Trecho:
━━━
Nossa classe dirigente, por ignorância, conveniência, má fé, burrice ou tudo isso junto, ainda não se deu conta da gravidade do momento e está de “costas” para o País, preocupando-se, apenas, com as novas eleições e a manutenção de seus privilégios, principalmente, o ‘foro privilegiado’. Stephen Kanitz, no prefácio do livro “Por que o Brasil é um País atrasado?”, escrito por Luiz Philippe de Orleans e Bragança (2017 – Editora Novo Conceito), deixa claro: “Chegamos ao momento atual em que fica óbvio que nossos governantes não nos protegem. Nem sequer nos representam: eles nos espoliam”.
O combate à Lava Jato, com certeza o único assunto no qual há convergência de interesses e de posicionamento, continuará nas agendas desse pessoal e, consequentemente, se pouco tempo já era disponibilizado para a discussão dos verdadeiros problemas do Brasil, agora muito menos haverá. A única exceção será com relação à copa do mundo de futebol, que merecerá, sem quaisquer dúvidas, atenção de todos, inclusive da mídia.
━━━
Tarefa A:
No trecho, quem escreveu o prefácio do livro “Por que o Brasil é um País atrasado?”?
━━━
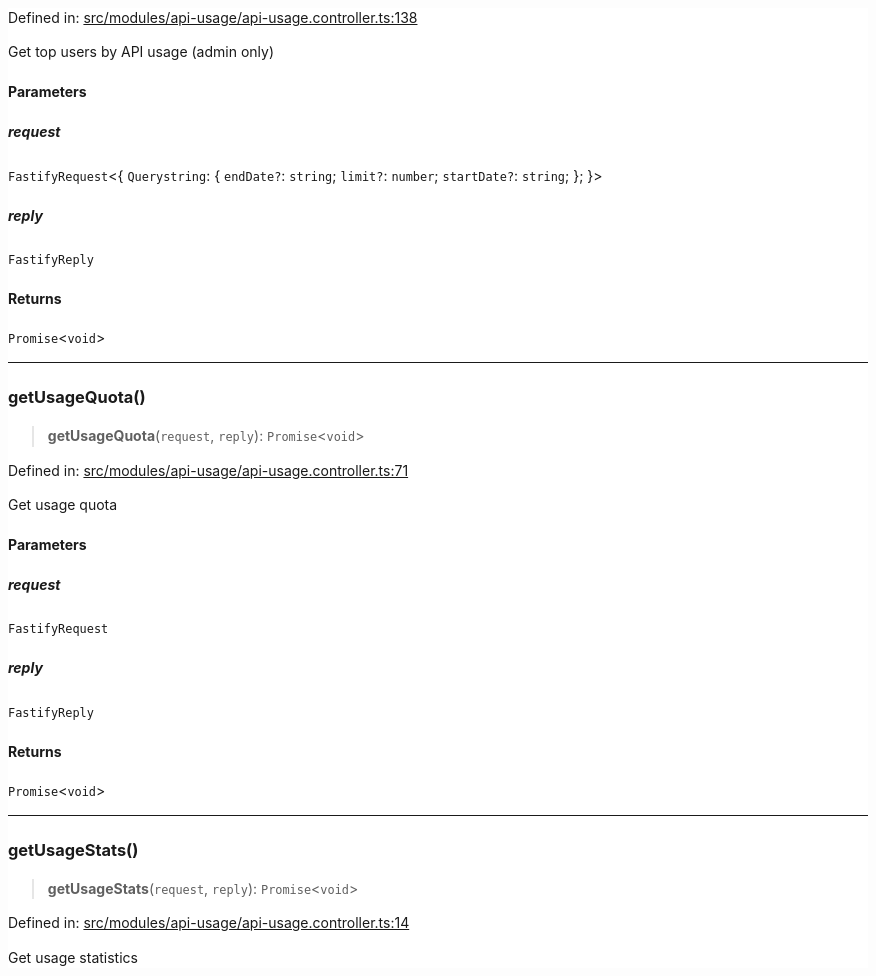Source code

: Defined in: [src/modules/api-usage/api-usage.controller.ts:138](https://github.com/maemreyo/saas-4cus-nodejs/blob/2a5b3f3aa11335dfa561e80e1feabb8e6084261e/src/modules/api-usage/api-usage.controller.ts#L138)

Get top users by API usage (admin only)

#### Parameters

##### request

`FastifyRequest`\<\{ `Querystring`: \{ `endDate?`: `string`; `limit?`: `number`; `startDate?`: `string`; \}; \}\>

##### reply

`FastifyReply`

#### Returns

`Promise`\<`void`\>

***

### getUsageQuota()

> **getUsageQuota**(`request`, `reply`): `Promise`\<`void`\>

Defined in: [src/modules/api-usage/api-usage.controller.ts:71](https://github.com/maemreyo/saas-4cus-nodejs/blob/2a5b3f3aa11335dfa561e80e1feabb8e6084261e/src/modules/api-usage/api-usage.controller.ts#L71)

Get usage quota

#### Parameters

##### request

`FastifyRequest`

##### reply

`FastifyReply`

#### Returns

`Promise`\<`void`\>

***

### getUsageStats()

> **getUsageStats**(`request`, `reply`): `Promise`\<`void`\>

Defined in: [src/modules/api-usage/api-usage.controller.ts:14](https://github.com/maemreyo/saas-4cus-nodejs/blob/2a5b3f3aa11335dfa561e80e1feabb8e6084261e/src/modules/api-usage/api-usage.controller.ts#L14)

Get usage statistics
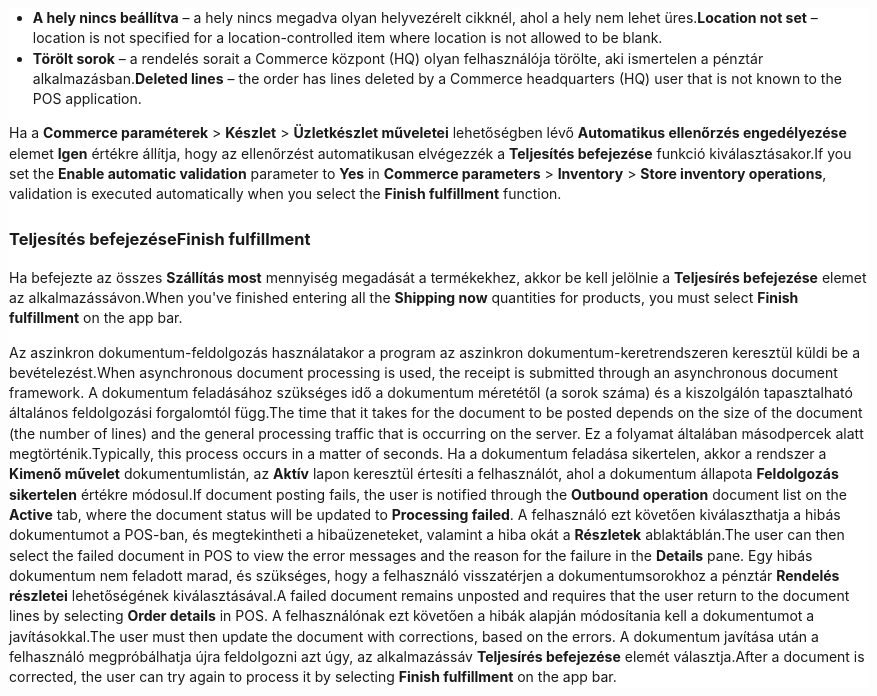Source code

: - <span data-ttu-id="e93d5-238">**A hely nincs beállítva** – a hely nincs megadva olyan helyvezérelt cikknél, ahol a hely nem lehet üres.</span><span class="sxs-lookup"><span data-stu-id="e93d5-238">**Location not set** – location is not specified for a location-controlled item where location is not allowed to be blank.</span></span>
- <span data-ttu-id="e93d5-239">**Törölt sorok** – a rendelés sorait a Commerce központ (HQ) olyan felhasználója törölte, aki ismertelen a pénztár alkalmazásban.</span><span class="sxs-lookup"><span data-stu-id="e93d5-239">**Deleted lines** – the order has lines deleted by a Commerce headquarters (HQ) user that is not known to the POS application.</span></span>

<span data-ttu-id="e93d5-240">Ha a **Commerce paraméterek** > **Készlet** > **Üzletkészlet műveletei** lehetőségben lévő **Automatikus ellenőrzés engedélyezése** elemet **Igen** értékre állítja, hogy az ellenőrzést automatikusan elvégezzék a **Teljesítés befejezése** funkció kiválasztásakor.</span><span class="sxs-lookup"><span data-stu-id="e93d5-240">If you set the **Enable automatic validation** parameter to **Yes** in **Commerce parameters** > **Inventory** > **Store inventory operations**, validation is executed automatically when you select the **Finish fulfillment** function.</span></span>

### <a name="finish-fulfillment"></a><span data-ttu-id="e93d5-241">Teljesítés befejezése</span><span class="sxs-lookup"><span data-stu-id="e93d5-241">Finish fulfillment</span></span>

<span data-ttu-id="e93d5-242">Ha befejezte az összes **Szállítás most** mennyiség megadását a termékekhez, akkor be kell jelölnie a **Teljesírés befejezése** elemet az alkalmazássávon.</span><span class="sxs-lookup"><span data-stu-id="e93d5-242">When you've finished entering all the **Shipping now** quantities for products, you must select **Finish fulfillment** on the app bar.</span></span>

<span data-ttu-id="e93d5-243">Az aszinkron dokumentum-feldolgozás használatakor a program az aszinkron dokumentum-keretrendszeren keresztül küldi be a bevételezést.</span><span class="sxs-lookup"><span data-stu-id="e93d5-243">When asynchronous document processing is used, the receipt is submitted through an asynchronous document framework.</span></span> <span data-ttu-id="e93d5-244">A dokumentum feladásához szükséges idő a dokumentum méretétől (a sorok száma) és a kiszolgálón tapasztalható általános feldolgozási forgalomtól függ.</span><span class="sxs-lookup"><span data-stu-id="e93d5-244">The time that it takes for the document to be posted depends on the size of the document (the number of lines) and the general processing traffic that is occurring on the server.</span></span> <span data-ttu-id="e93d5-245">Ez a folyamat általában másodpercek alatt megtörténik.</span><span class="sxs-lookup"><span data-stu-id="e93d5-245">Typically, this process occurs in a matter of seconds.</span></span> <span data-ttu-id="e93d5-246">Ha a dokumentum feladása sikertelen, akkor a rendszer a **Kimenő művelet** dokumentumlistán, az **Aktív** lapon keresztül értesíti a felhasználót, ahol a dokumentum állapota **Feldolgozás sikertelen** értékre módosul.</span><span class="sxs-lookup"><span data-stu-id="e93d5-246">If document posting fails, the user is notified through the **Outbound operation** document list on the **Active** tab, where the document status will be updated to **Processing failed**.</span></span> <span data-ttu-id="e93d5-247">A felhasználó ezt követően kiválaszthatja a hibás dokumentumot a POS-ban, és megtekintheti a hibaüzeneteket, valamint a hiba okát a **Részletek** ablaktáblán.</span><span class="sxs-lookup"><span data-stu-id="e93d5-247">The user can then select the failed document in POS to view the error messages and the reason for the failure in the **Details** pane.</span></span> <span data-ttu-id="e93d5-248">Egy hibás dokumentum nem feladott marad, és szükséges, hogy a felhasználó visszatérjen a dokumentumsorokhoz a pénztár **Rendelés részletei** lehetőségének kiválasztásával.</span><span class="sxs-lookup"><span data-stu-id="e93d5-248">A failed document remains unposted and requires that the user return to the document lines by selecting **Order details** in POS.</span></span> <span data-ttu-id="e93d5-249">A felhasználónak ezt követően a hibák alapján módosítania kell a dokumentumot a javításokkal.</span><span class="sxs-lookup"><span data-stu-id="e93d5-249">The user must then update the document with corrections, based on the errors.</span></span> <span data-ttu-id="e93d5-250">A dokumentum javítása után a felhasználó megpróbálhatja újra feldolgozni azt úgy, az alkalmazássáv **Teljesírés befejezése** elemét választja.</span><span class="sxs-lookup"><span data-stu-id="e93d5-250">After a document is corrected, the user can try again to process it by selecting **Finish fulfillment** on the app bar.</span></span>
━━━
Tarefa B:
Reescreva como tabela Markdown, com as colunas "Nº" e "Linha", as linhas da listagem desde o início até a linha que contém "the POS application.</span></span>", inclusive. Omita as linhas em branco e deixe as imagens fora da resposta.

Sua solução A:
Stephen Kanitz.

Sua solução B:
| Nº | Linha |
|---|---|
| 1 | Source code |
| 2 | : Defined in: [src/modules/api-usage/api-usage.controller.ts:138](https://github.com/maemreyo/saas-4cus-nodejs/blob/2a5b3f3aa11335dfa561e80e1feabb8e6084261e/src/modules/api-usage/api-usage.controller.ts#L138) |
| 3 | Get top users by API usage (admin only) |
| 4 | #### Parameters |
| 5 | ##### request |
| 6 | `FastifyRequest`\<\{ `Querystring`: \{ `endDate?`: `string`; `limit?`: `number`; `startDate?`: `string`; \}; \}\> |
| 7 | ##### reply |
| 8 | `FastifyReply` |
| 9 | #### Returns |
| 10 | `Promise`\<`void`\> |
| 11 | *** |
| 12 | ### getUsageQuota() |
| 13 | > **getUsageQuota**(`request`, `reply`): `Promise`\<`void`\> |
| 14 | Defined in: [src/modules/api-usage/api-usage.controller.ts:71](https://github.com/maemreyo/saas-4cus-nodejs/blob/2a5b3f3aa11335dfa561e80e1feabb8e6084261e/src/modules/api-usage/api-usage.controller.ts#L71) |
| 15 | Get usage quota |
| 16 | #### Parameters |
| 17 | ##### request |
| 18 | `FastifyRequest` |
| 19 | ##### reply |
| 20 | `FastifyReply` |
| 21 | #### Returns |
| 22 | `Promise`\<`void`\> |
| 23 | *** |
| 24 | ### getUsageStats() |
| 25 | > **getUsageStats**(`request`, `reply`): `Promise`\<`void`\> |
| 26 | Defined in: [src/modules/api-usage/api-usage.controller.ts:14](https://github.com/maemreyo/saas-4cus-nodejs/blob/2a5b3f3aa11335dfa561e80e1feabb8e6084261e/src/modules/api-usage/api-usage.controller.ts#L14) |
| 27 | Get usage statistics |
| 28 | Source code |
| 29 | : - <span data-ttu-id="e93d5-238">**A hely nincs beállítva** – a hely nincs megadva olyan helyvezérelt cikknél, ahol a hely nem lehet üres.</span><span class="sxs-lookup"><span data-stu-id="e93d5-238">**Location not set** – location is not specified for a location-controlled item where location is not allowed to be blank.</span></span> |
| 30 | - <span data-ttu-id="e93d5-239">**Törölt sorok** – a rendelés sorait a Commerce központ (HQ) olyan felhasználója törölte, aki ismertelen a pénztár alkalmazásban.</span><span class="sxs-lookup"><span data-stu-id="e93d5-239">**Deleted lines** – the order has lines deleted by a Commerce headquarters (HQ) user that is not known to the POS application.</span></span> |